The flaw, identified as CVE-2024-21893, carries a CVSS score of 8.2 and resides within the Security Assertion Markup Language (SAML) component of Ivanti’s offerings. This vulnerability enables attackers to access restricted resources without the necessity for authentication. Previously, Ivanti disclosed that the vulnerability had been leveraged in targeted operations against a limited number of clients; however, the landscape has dramatically shifted following public awareness of the issue.
This uptick in exploitation seems to have been exacerbated by the recent release of a proof-of-concept (PoC) exploit by cybersecurity firm Rapid7. The PoC demonstrates how an attacker could combine CVE-2024-21893 with another vulnerability, CVE-2024-21887, a command injection weakness previously patched, to execute unauthorized remote code. It is essential to note that CVE-2024-21893 is also connected to CVE-2023-36661, another SSRF vulnerability linked to the open-source Shibboleth XMLTooling library, patched in June 2023.
Expert observations have highlighted other outdated open-source components within Ivanti’s VPN appliances. Notable vulnerabilities include older versions of curl, OpenSSL, Perl, and others. The presence of these outdated components increases the attack surface, allowing threat actors to exploit weaknesses beyond the highlighted SSRF vulnerabilities.
In response to the ongoing attacks, Ivanti has acknowledged that previous mitigation strategies were circumvented, leading to the release of additional protective updates and an official patch as of February 1, 2024. This patch aims to address all identified vulnerabilities and enhance the overall security posture of their products.
Recent intelligence from cybersecurity experts at Mandiant indicates that various threat actors are particularly focused on utilizing CVE-2023-46805 and the aforementioned CVE-2024-21887, deploying custom web shells such as BUSHWALK, CHAINLINE, FRAMESTING, and LIGHTWIRE. Palo Alto Networks’ Unit 42 has also reported alarming statistics, with nearly 29,000 exposed instances of Ivanti Connect Secure and Policy Secure detected across 145 countries, illustrating the widespread nature of the exploitation.
The urgency surrounding these vulnerabilities has not gone unnoticed at the governmental level.

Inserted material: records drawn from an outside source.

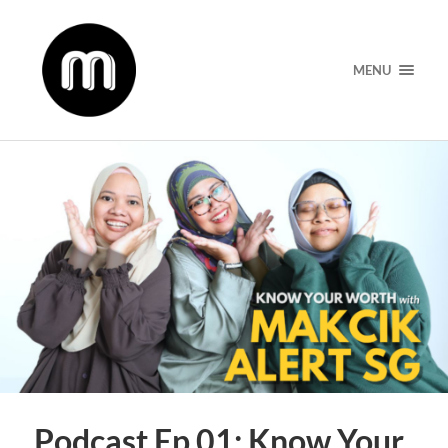
MENU
Podcast Ep 01: Know Your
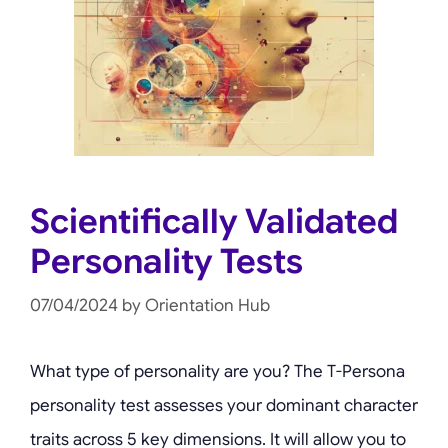
Scientifically Validated
Personality Tests
07/04/2024
by
Orientation Hub
What type of personality are you? The T-Persona
personality test assesses your dominant character
traits across 5 key dimensions. It will allow you to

The European Union, in conjunction with CERT-EU, ENISA, and Europol, has issued a joint advisory encouraging organizations to adhere to mitigation guidance provided by Ivanti to reduce potential exposure.
The current exploitation landscape emphasizes the need for businesses to remain vigilant, regularly updating their systems and adhering to best practices in vulnerability management to safeguard against these ongoing threats. The tactics and techniques used in these attacks align with several MITRE ATT&CK categories, including initial access through exploitation of software vulnerabilities, execution via remote code execution, and persistence through maintaining access via various web shell techniques. As the situation continues to evolve, organizations must prioritize cybersecurity resilience.